12 years
When I was 18, I was told I’d be lucky to live 12 more years.
As you can imagine, it took me a while to process that news and a while longer to understand what I was supposed to do with that information.
For four years, it felt like I’d been handed a death sentence. But one day, my thinking shifted and I came to see it as a wake-up call.
The impending deadline did wonders for providing a powerful sense of focus and helping to clarify priorities!
The deadline approached.
The deadline arrived.
The deadline passed.
People would say to me: “You must be so happy? You’re out of the woods now.” But I never saw it that way. The lesson of the wake-up call wasn’t about the deadline. It was about the focus and clarity that the deadline provided. For a while, I made it my mission to share that message.

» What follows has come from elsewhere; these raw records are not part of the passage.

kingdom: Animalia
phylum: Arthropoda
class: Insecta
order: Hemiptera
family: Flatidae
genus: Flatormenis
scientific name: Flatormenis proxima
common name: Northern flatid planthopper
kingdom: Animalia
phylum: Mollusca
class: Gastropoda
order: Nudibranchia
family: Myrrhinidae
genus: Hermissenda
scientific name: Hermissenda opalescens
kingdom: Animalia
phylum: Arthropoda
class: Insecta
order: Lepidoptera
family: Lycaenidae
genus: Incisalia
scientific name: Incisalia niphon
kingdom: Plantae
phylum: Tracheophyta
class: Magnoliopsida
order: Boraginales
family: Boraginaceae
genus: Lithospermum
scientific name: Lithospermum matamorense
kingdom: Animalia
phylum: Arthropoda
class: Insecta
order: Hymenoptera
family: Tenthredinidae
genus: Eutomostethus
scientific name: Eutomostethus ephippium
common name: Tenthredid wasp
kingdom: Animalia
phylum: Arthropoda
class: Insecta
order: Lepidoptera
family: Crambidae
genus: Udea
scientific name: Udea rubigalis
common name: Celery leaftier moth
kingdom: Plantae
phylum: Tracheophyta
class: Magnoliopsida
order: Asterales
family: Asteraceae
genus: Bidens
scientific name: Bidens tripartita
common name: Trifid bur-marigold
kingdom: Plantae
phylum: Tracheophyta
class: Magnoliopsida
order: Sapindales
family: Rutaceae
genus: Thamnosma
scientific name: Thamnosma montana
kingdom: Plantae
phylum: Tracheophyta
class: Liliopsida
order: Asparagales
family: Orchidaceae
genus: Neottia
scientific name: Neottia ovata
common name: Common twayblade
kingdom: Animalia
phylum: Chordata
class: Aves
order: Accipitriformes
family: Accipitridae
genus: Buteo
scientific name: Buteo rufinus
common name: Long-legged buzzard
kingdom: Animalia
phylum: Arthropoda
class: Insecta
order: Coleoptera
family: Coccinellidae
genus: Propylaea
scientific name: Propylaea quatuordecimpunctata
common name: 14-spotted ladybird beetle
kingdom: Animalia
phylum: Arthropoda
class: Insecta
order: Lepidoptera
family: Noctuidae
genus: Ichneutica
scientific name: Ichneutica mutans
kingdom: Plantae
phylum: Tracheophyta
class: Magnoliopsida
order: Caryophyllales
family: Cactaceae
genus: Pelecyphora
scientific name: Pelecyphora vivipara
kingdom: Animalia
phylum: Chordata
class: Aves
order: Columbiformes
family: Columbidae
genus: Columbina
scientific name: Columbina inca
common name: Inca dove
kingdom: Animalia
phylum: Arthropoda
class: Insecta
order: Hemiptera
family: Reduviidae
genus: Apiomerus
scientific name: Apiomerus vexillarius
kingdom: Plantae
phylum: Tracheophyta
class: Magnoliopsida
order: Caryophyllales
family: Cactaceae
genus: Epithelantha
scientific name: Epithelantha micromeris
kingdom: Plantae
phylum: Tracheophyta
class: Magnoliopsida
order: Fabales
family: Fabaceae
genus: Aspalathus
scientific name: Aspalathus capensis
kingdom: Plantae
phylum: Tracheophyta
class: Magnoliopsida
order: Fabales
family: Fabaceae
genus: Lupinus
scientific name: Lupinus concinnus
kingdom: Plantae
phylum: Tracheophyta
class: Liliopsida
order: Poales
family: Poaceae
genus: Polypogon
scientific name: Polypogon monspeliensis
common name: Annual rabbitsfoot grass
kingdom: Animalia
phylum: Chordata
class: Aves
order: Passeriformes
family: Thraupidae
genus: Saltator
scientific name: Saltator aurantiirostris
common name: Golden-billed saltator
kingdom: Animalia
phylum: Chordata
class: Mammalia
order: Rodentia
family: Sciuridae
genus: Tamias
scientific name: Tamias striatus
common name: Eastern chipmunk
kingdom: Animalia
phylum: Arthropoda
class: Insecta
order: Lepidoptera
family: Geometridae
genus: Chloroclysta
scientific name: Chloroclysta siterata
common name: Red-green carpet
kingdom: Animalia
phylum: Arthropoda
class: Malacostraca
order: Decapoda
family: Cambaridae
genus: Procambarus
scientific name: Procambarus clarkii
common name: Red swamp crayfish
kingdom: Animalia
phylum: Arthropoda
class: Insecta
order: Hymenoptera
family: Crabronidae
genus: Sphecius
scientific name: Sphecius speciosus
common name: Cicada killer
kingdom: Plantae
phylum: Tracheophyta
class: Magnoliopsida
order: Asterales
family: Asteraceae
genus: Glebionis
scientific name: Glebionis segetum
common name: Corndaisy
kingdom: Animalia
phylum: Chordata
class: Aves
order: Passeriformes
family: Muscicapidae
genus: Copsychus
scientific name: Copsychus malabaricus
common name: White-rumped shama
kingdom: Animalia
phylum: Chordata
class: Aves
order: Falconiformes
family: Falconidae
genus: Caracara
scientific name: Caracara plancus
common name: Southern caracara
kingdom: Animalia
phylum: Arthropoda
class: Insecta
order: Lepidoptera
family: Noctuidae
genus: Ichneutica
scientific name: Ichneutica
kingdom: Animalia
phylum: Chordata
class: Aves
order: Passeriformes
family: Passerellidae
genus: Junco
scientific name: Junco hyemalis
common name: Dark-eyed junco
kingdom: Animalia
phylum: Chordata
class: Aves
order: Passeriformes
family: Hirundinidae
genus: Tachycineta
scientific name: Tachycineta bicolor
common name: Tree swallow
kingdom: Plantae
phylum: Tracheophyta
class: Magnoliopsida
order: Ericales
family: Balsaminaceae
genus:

But now, I find myself in a different predicament.
It’s been 24 years since the deadline passed. And if I’m being completely honest with myself - a lot of the focus and clarity have faded over those years.
As they first started to fade, I began to move out of what I’d come to think of as the world of the Mortals and into the world of the Immortals. I began to forget the lessons I’d learned and the gifts I’d been given by my situation.
Lately, I’ve been finding myself grappling with a new, unfamiliar feeling. A combination of uncertainty and unease. I’ve just recently realized what’s been causing this.
For 12 years, I was watching a deadline approach. Then for twice as long - for 24 years - I’ve been watching that deadline get smaller and smaller in the rearview mirror. Now, as I start to look forward - I realize how unsettling it is to live in the uncertainty of a life without a defined timeline.
So I’m assigning myself a new deadline… 10 years.
10 years
When I was speaking and running workshops on Mortality, one of the exercises that had the biggest impact was when I asked people to write their own obituaries.
I’d have them start with their obituary assuming they’d lived to the age of 100. I asked them to list their imagined accomplishments and what they were most proud of. I asked them to think about who was most important to them.
Then I’d have them re-write the obituary for shorter and shorter time frames. For shorter and shorter lifespans.
It often had a profound effect and helped provide that focus and clarity, especially when we got down to the 10-year timeframe.
You can accomplish a lot in ten years but since you don’t have all the time in the world, you need to be intentional about it. The shiny and flashy goals tend to fall away very quickly and the thing that really matter start to come into sharp focus.
Think for a second… What do YOU want to be able to list as your accomplishments in 2034? What will you be most proud of? Who will be most important to you in ten years?
That’s my new mental deadline - 2034.
It feels good to have a timeline to work with (even an imaginary one) and I can already feel the focus and clarity starting to come back.